■ TASK PROMPT ■
An accurate, complete copy of the records below is required.

Extracted records:
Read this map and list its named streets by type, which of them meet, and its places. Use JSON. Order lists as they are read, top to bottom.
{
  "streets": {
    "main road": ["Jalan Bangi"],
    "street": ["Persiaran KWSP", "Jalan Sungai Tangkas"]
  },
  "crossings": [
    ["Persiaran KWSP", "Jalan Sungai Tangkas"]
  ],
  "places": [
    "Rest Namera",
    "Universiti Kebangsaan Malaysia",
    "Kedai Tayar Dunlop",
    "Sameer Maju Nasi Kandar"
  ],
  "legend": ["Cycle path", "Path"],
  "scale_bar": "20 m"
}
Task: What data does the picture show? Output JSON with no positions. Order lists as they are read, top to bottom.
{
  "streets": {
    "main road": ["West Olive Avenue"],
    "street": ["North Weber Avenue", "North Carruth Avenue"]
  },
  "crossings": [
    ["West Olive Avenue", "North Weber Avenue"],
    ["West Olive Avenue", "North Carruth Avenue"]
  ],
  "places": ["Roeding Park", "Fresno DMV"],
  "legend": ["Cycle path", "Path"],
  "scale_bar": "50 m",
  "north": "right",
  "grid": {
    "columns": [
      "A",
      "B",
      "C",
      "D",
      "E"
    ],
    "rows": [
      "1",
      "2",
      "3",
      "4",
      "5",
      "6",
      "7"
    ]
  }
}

■ RESPONSE TO THE EXERCISE ■
Read this map and list its named streets by type, which of them meet, and its places. Use JSON. Order lists as they are read, top to bottom.
{
  "streets": {
    "main road": ["Jalan Bangi"],
    "street": ["Persiaran KWSP", "Jalan Sungai Tangkas"]
  },
  "crossings": [
    ["Persiaran KWSP", "Jalan Sungai Tangkas"]
  ],
  "places": [
    "Rest Namera",
    "Universiti Kebangsaan Malaysia",
    "Kedai Tayar Dunlop",
    "Sameer Maju Nasi Kandar"
  ],
  "legend": ["Cycle path", "Path"],
  "scale_bar": "20 m"
}
Task: What data does the picture show? Output JSON with no positions. Order lists as they are read, top to bottom.
{
  "streets": {
    "main road": ["West Olive Avenue"],
    "street": ["North Weber Avenue", "North Carruth Avenue"]
  },
  "crossings": [
    ["West Olive Avenue", "North Weber Avenue"],
    ["West Olive Avenue", "North Carruth Avenue"]
  ],
  "places": ["Roeding Park", "Fresno DMV"],
  "legend": ["Cycle path", "Path"],
  "scale_bar": "50 m",
  "north": "right",
  "grid": {
    "columns": [
      "A",
      "B",
      "C",
      "D",
      "E"
    ],
    "rows": [
      "1",
      "2",
      "3",
      "4",
      "5",
      "6",
      "7"
    ]
  }
}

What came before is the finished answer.